## What to produce
The expected copy holds every entry exactly and none of the pictures.

## Supplied material

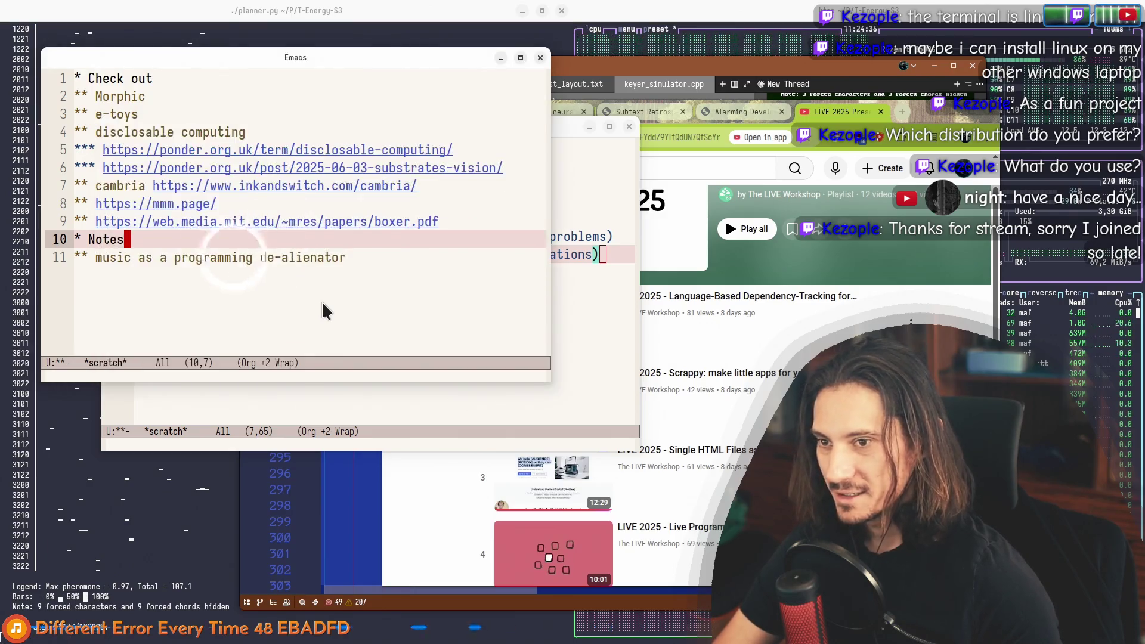
key("alt+Tab")
key("ctrl+p")
key("ctrl+a")
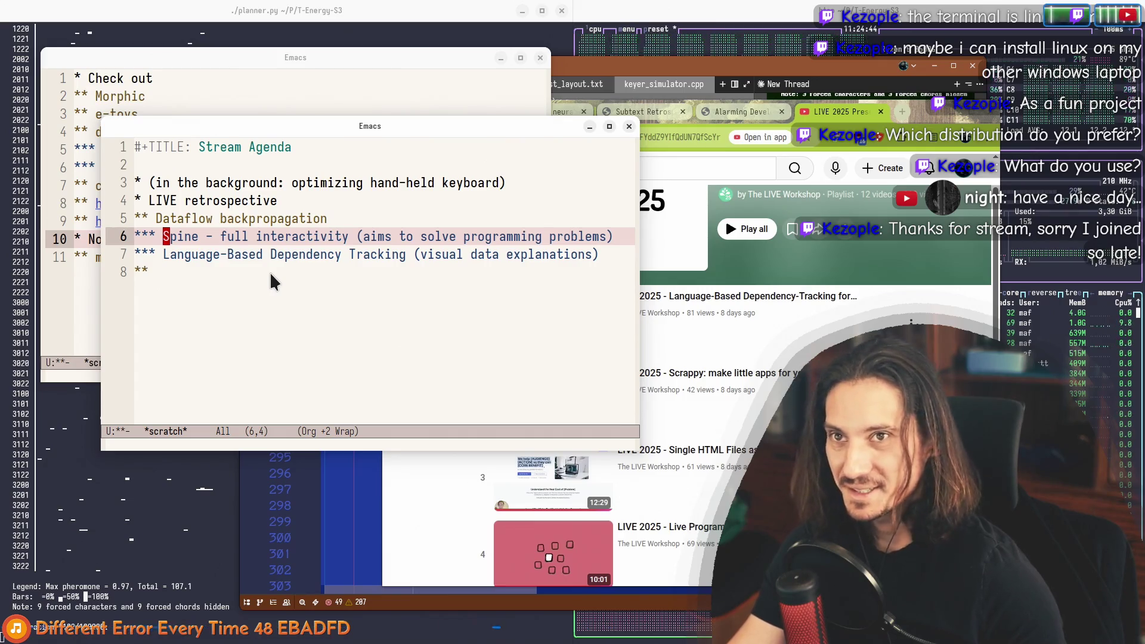
key("ctrl+p")
key("ctrl+a")
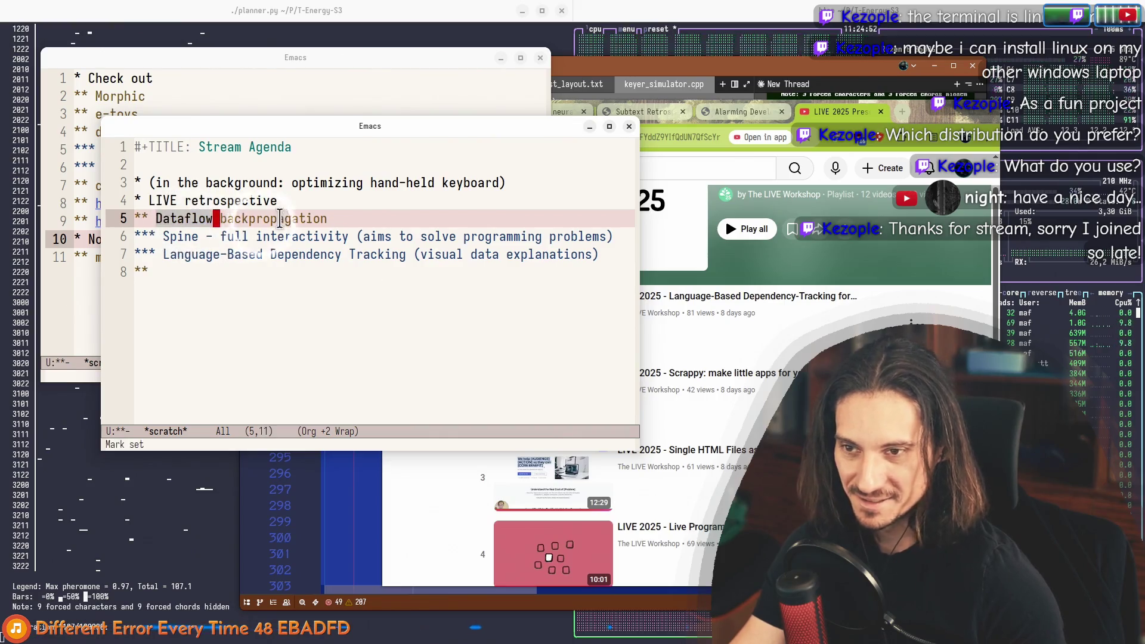
key("ctrl+e")
key("alt+m")
key("ctrl+n")
key("alt+f")
key("alt+f")
key("alt+f")
key("ctrl+f")
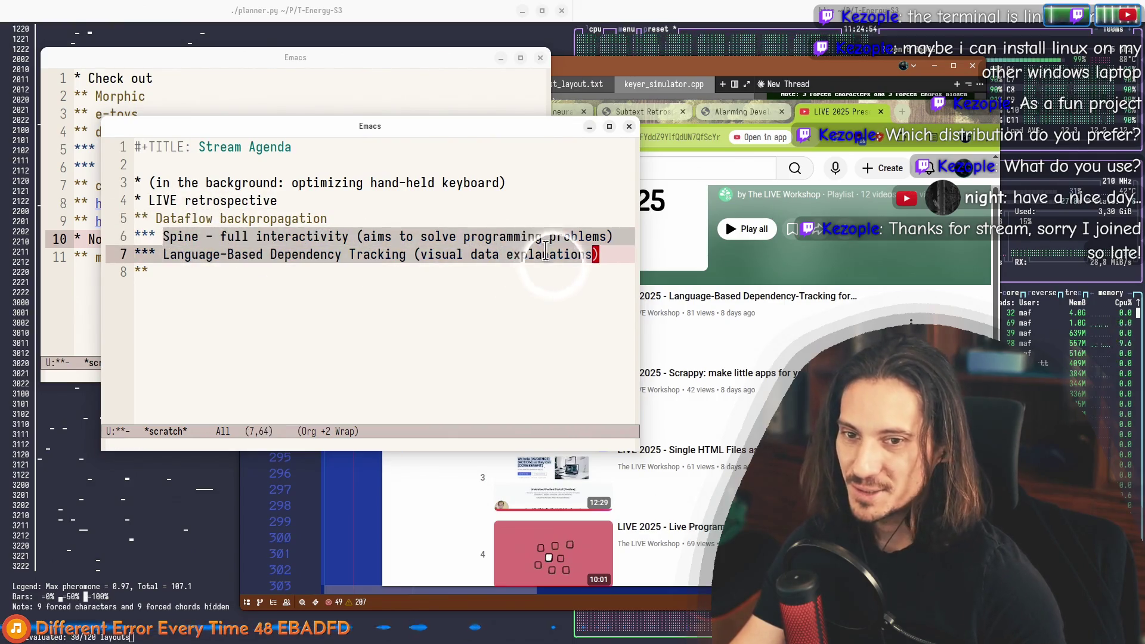
Step: Add a new sibling heading below the Language-Based Dependency Tracking item
left_click(567, 255)
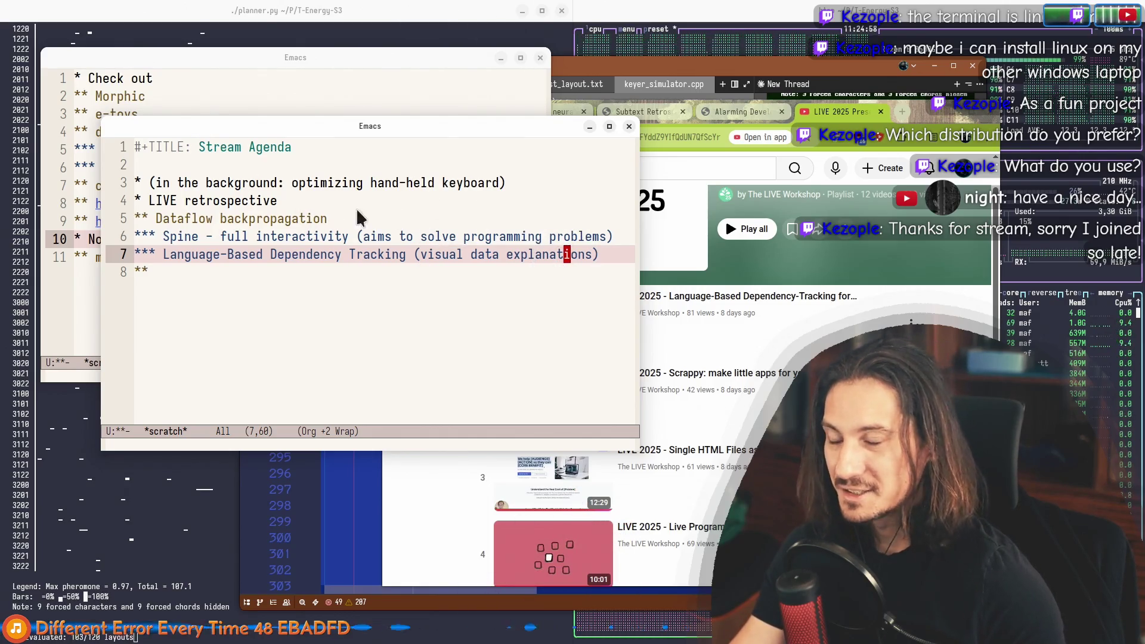
left_click(222, 218)
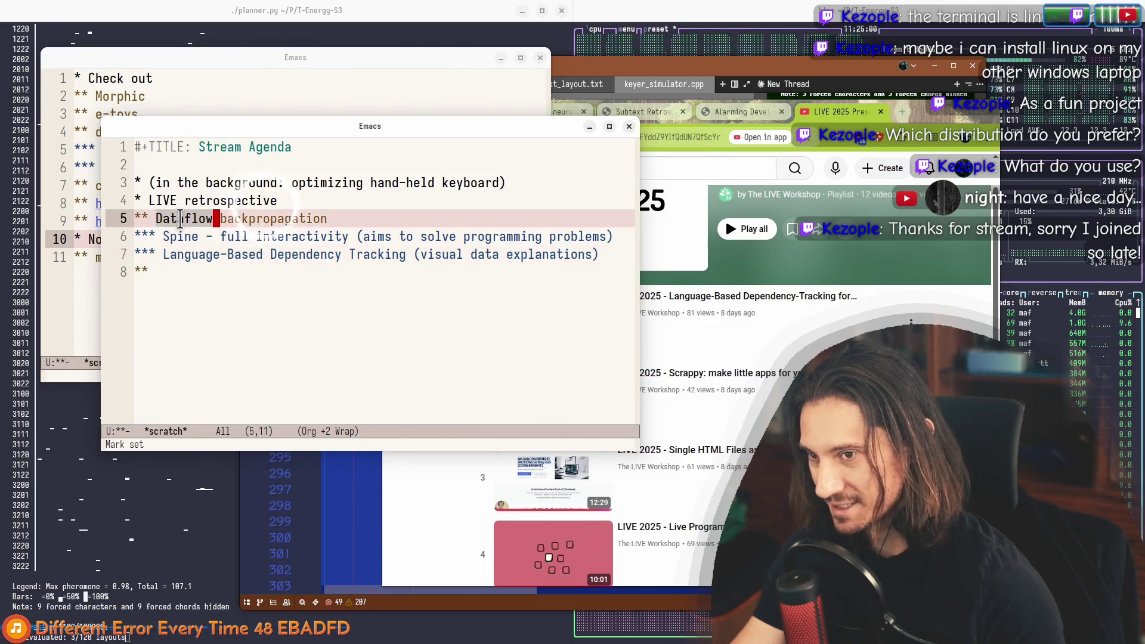
left_click(180, 236)
left_click(202, 254)
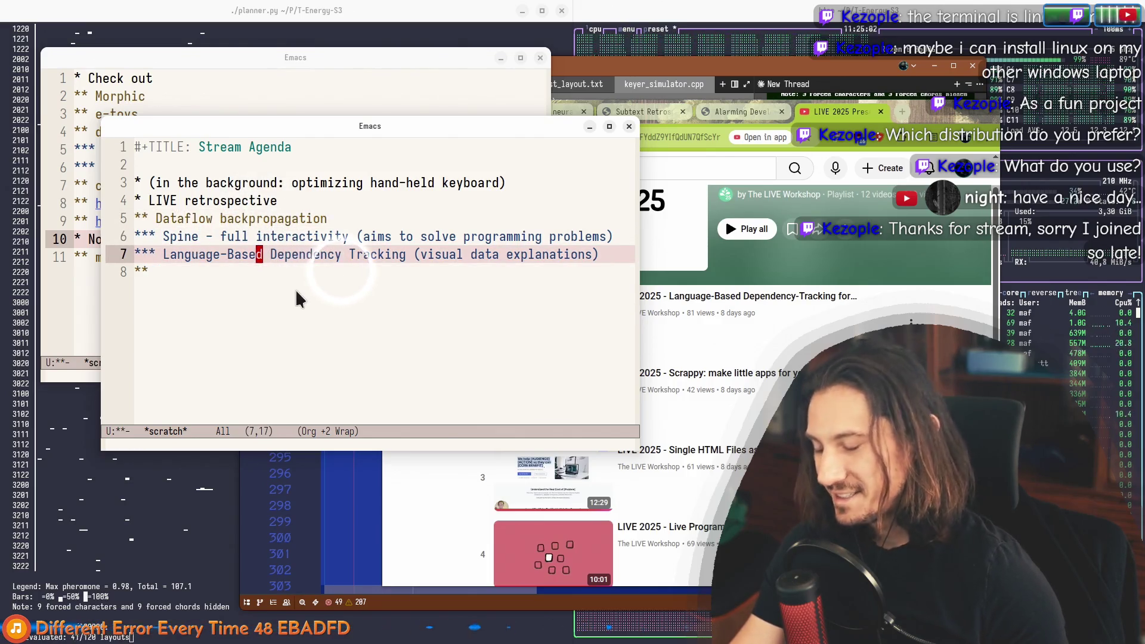
key("ctrl+a")
key("ctrl+e")
key("alt+Return")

## Solution to this problem
key("alt+Tab")
key("ctrl+p")
key("ctrl+a")
key("ctrl+p")
key("ctrl+a")
key("ctrl+e")
key("alt+m")
key("ctrl+n")
key("alt+f")
key("alt+f")
key("alt+f")
key("ctrl+f")
Step: Add a new sibling heading below the Language-Based Dependency Tracking item
left_click(567, 255)
left_click(222, 218)
left_click(180, 236)
left_click(202, 254)
key("ctrl+a")
key("ctrl+e")
key("alt+Return")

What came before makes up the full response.